- Developer: Studio 8
- Publishers: Barunson E&A, Friends Games Corp.
- Engine: Unreal Engine 3
- Platform: Microsoft Windows ;
- Release: KOR: late 2018; NA: Summer 2019;
- Genre: MMORPG
- Mode: Multiplayer

= Astellia =

2018 video game

Astellia (sometimes known as Astellia Online) was a massively multiplayer online role-playing game developed by Korean Studio 8.

Game was originally released in Korean in late 2018 and launched in summer 2019 in North America. Publisher Barunson released the game free-to-play in Korea and buy-to-play in the West. The game is a high fantasy MMORPG that uses a system of summonable companions called Astels. The player can summon an Astel to complement their weaknesses or strengthen their own power.
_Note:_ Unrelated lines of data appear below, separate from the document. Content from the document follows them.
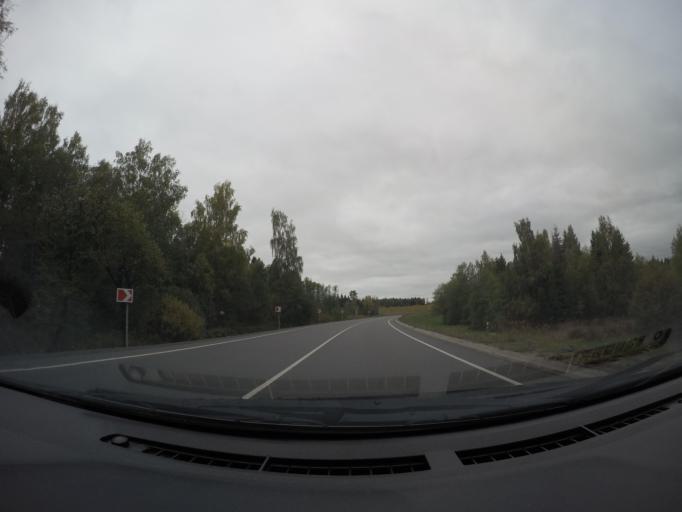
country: RU
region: Moskovskaya
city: Ruza
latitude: 55.7510
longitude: 36.2570
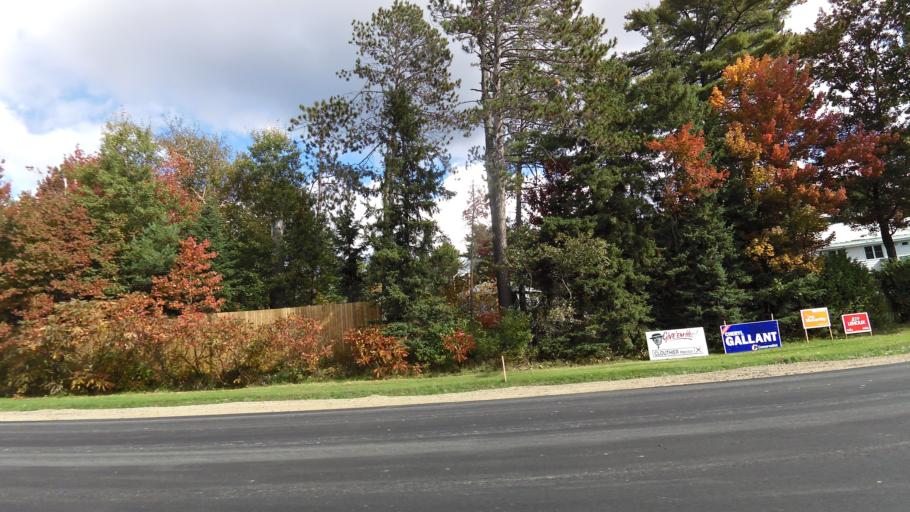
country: CA
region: Ontario
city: Deep River
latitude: 46.0994
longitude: -77.4977
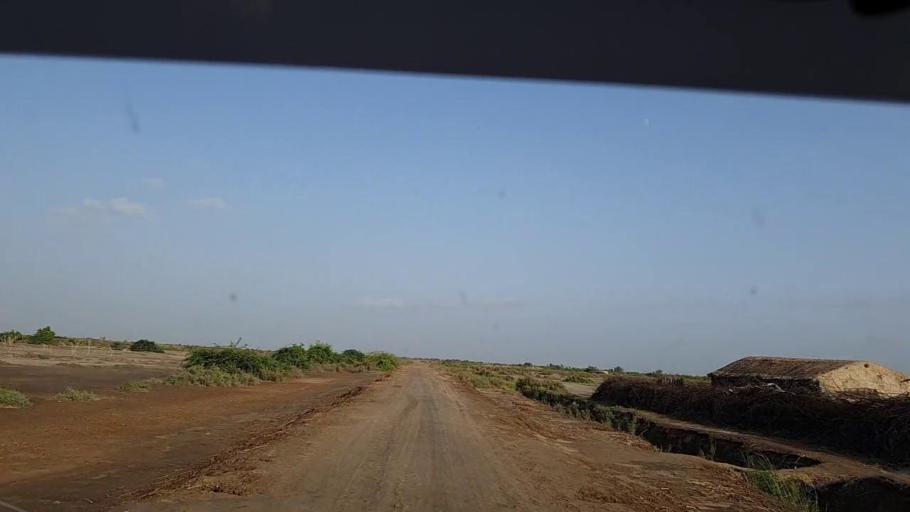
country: PK
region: Sindh
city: Badin
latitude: 24.5517
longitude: 68.8724
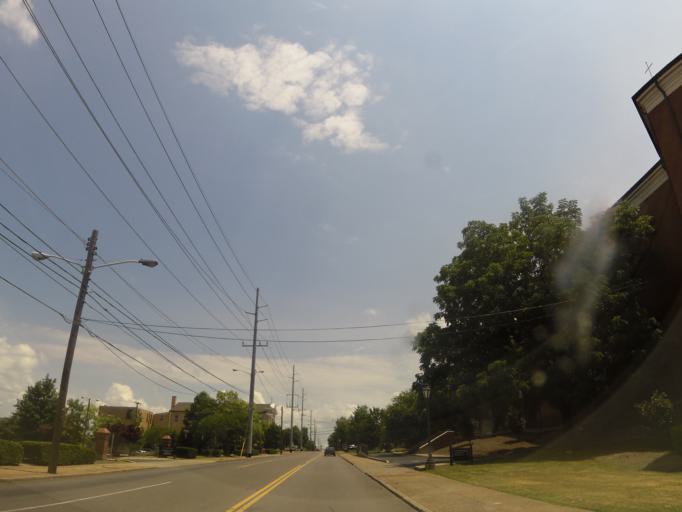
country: US
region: Tennessee
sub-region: Davidson County
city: Nashville
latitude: 36.1719
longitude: -86.7645
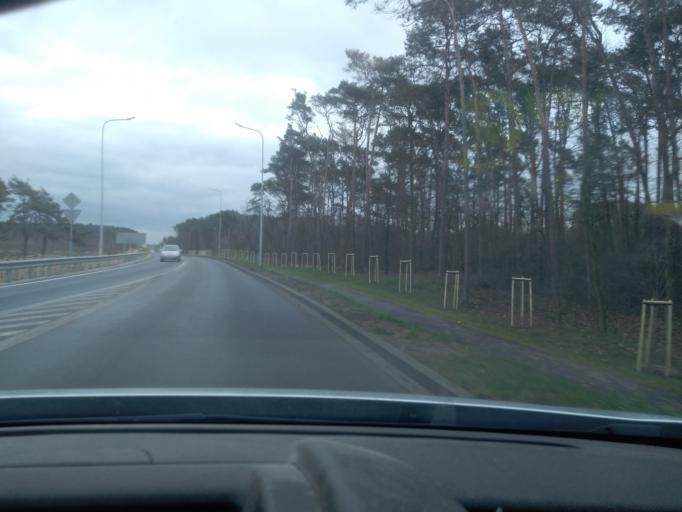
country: PL
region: Greater Poland Voivodeship
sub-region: Powiat obornicki
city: Oborniki
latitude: 52.6544
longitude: 16.8063
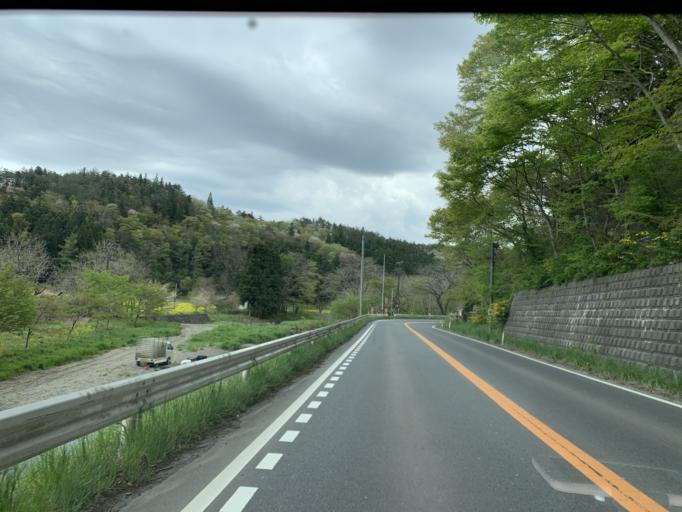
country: JP
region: Iwate
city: Ichinoseki
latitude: 38.7829
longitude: 141.3895
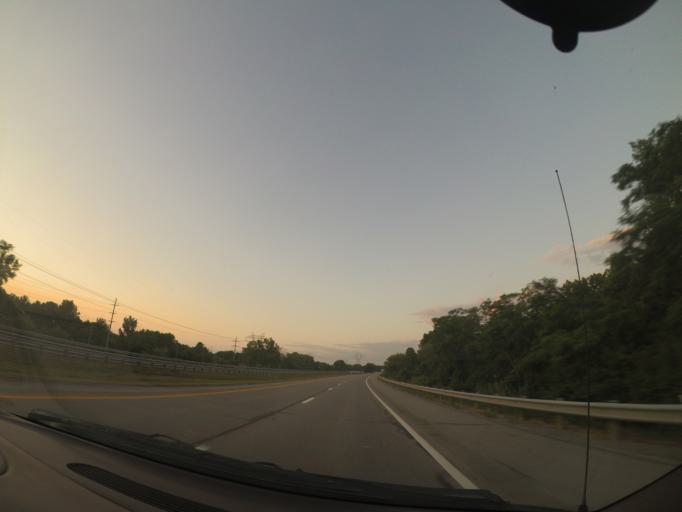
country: US
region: Ohio
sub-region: Lake County
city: Painesville
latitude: 41.7341
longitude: -81.2544
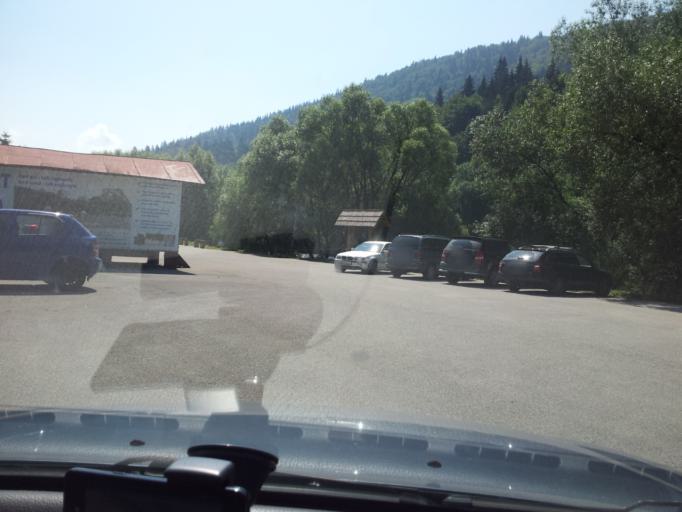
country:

The Astels are collectable in-game.

Barunson abandoned the game by April 2020 and gave it back to developer studio to found a new publisher.
New version of the game called Astellia Royal was released as free-to-play in Steam March 2021.
Game service (both western versions) was terminated in October 2021.

The game was rerereleased in west as a NFT game called Astel of Atra in December 2022. In this version of the game the Astels are tradeable NFTs stored in Polygon blockchain. Players can earn cryptocurrency in game, but they need to own an Astel NFT to obtain it. It's one of the first play-to-earn blockchain/cryptocurrency titles released (along with other Korean MMORPG title MIR4 of The Legend of Mir series).

Astel of Atra was shut down Feb 10th 2023.
Also the game's Korean website seems to be gone by May 2023.